Crawling simply means Googlebot accessed the page. Indexing is when Google analyzes that crawled document and stores it in its database. So if Googlebot never crawled the page, indexing obviously cannot happen. And if a page isn’t indexed, it cannot appear in search results at all.
Crawl Budget
Before getting confused, let’s break things down properly. Deep breath…
Googlebot operates under a concept called the crawl budget. Crawling the web costs time and server resources, even for Google. (I can’t believe I’m now considering the robot’s perspective!) Since Google can’t crawl every page endlessly, it allocates crawl budget based on how authoritative and trustworthy a site seems.
Oh? A large, highly trusted site? → Higher crawl budget!
The crawl budget isn’t the same as crawling frequency, but the two are loosely correlated. A higher budget often means more frequent crawling. Google trusts that site more and is willing to spend more resources on it. That’s why platforms like Reddit or DCInside get crawled instantly—even low-effort posts appear in search results almost immediately. Google basically sits next to those sites waiting for new content.
But my blog is tiny compared to those giants—just a small personal project I recently finished building. My crawl budget is probably extremely, extremely low. So Googlebot is basically stingy with me. If my site returns many 404 errors, the resources Google spends running into those errors reduce the time it can spend crawling actual content. Server errors like 500/502/503 reduce the crawl budget even more.

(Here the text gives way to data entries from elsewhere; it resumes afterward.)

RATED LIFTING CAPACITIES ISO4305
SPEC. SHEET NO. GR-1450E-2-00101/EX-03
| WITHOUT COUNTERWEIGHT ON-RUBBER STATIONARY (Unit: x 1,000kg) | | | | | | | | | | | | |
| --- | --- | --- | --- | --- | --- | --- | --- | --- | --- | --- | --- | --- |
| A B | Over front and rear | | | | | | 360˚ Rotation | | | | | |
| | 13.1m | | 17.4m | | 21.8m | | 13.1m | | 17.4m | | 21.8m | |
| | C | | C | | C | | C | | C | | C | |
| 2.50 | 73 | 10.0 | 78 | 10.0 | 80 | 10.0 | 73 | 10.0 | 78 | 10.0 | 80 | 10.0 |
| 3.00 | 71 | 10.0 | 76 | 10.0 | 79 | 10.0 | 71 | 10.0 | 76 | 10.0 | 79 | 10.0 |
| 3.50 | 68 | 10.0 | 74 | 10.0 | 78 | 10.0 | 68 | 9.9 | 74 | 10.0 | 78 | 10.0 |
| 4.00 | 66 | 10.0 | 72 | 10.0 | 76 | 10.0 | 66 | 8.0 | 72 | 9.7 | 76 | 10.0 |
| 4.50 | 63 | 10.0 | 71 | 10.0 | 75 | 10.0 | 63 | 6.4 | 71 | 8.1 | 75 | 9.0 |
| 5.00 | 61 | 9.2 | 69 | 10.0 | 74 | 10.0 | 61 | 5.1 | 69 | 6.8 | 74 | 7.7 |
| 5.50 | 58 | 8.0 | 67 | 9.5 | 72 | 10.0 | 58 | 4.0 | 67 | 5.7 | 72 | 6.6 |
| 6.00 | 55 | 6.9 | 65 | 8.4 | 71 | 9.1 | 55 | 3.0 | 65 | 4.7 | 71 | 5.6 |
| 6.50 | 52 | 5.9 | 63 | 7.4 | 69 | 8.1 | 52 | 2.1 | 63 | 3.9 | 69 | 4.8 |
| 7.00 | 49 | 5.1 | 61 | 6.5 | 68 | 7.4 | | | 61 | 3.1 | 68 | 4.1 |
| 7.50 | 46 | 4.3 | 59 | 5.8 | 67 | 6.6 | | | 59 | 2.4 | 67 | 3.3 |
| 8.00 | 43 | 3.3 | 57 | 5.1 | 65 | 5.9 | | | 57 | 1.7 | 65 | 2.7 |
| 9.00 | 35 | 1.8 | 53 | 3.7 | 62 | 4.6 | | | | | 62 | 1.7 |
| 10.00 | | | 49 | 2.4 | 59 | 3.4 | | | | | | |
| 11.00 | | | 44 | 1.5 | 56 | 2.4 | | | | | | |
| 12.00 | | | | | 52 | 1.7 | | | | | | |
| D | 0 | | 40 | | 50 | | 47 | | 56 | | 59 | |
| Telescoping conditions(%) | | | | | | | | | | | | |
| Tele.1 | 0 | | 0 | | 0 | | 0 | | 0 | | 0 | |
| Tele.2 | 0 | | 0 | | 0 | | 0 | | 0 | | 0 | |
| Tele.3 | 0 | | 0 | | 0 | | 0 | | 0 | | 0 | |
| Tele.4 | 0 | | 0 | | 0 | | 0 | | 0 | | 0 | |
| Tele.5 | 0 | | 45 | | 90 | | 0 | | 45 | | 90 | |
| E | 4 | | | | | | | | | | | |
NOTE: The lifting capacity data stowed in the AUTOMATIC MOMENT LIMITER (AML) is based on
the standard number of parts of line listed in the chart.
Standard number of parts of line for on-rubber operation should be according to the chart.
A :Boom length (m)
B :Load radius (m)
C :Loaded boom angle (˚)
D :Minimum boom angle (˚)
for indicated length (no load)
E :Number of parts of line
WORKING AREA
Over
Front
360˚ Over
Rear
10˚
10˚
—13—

I definitely had a few server errors while developing the site… maybe that affected it? Or maybe because I once accidentally generated a large number of empty URLs? Honestly, there were plenty of chances for Google to lower my crawl budget. And if I stop posting for long periods, Googlebot visits even less frequently—why waste time checking a site that rarely updates?
For now… I’ll try not submitting anything manually and just wait a few more days. Then I can look at the pattern again.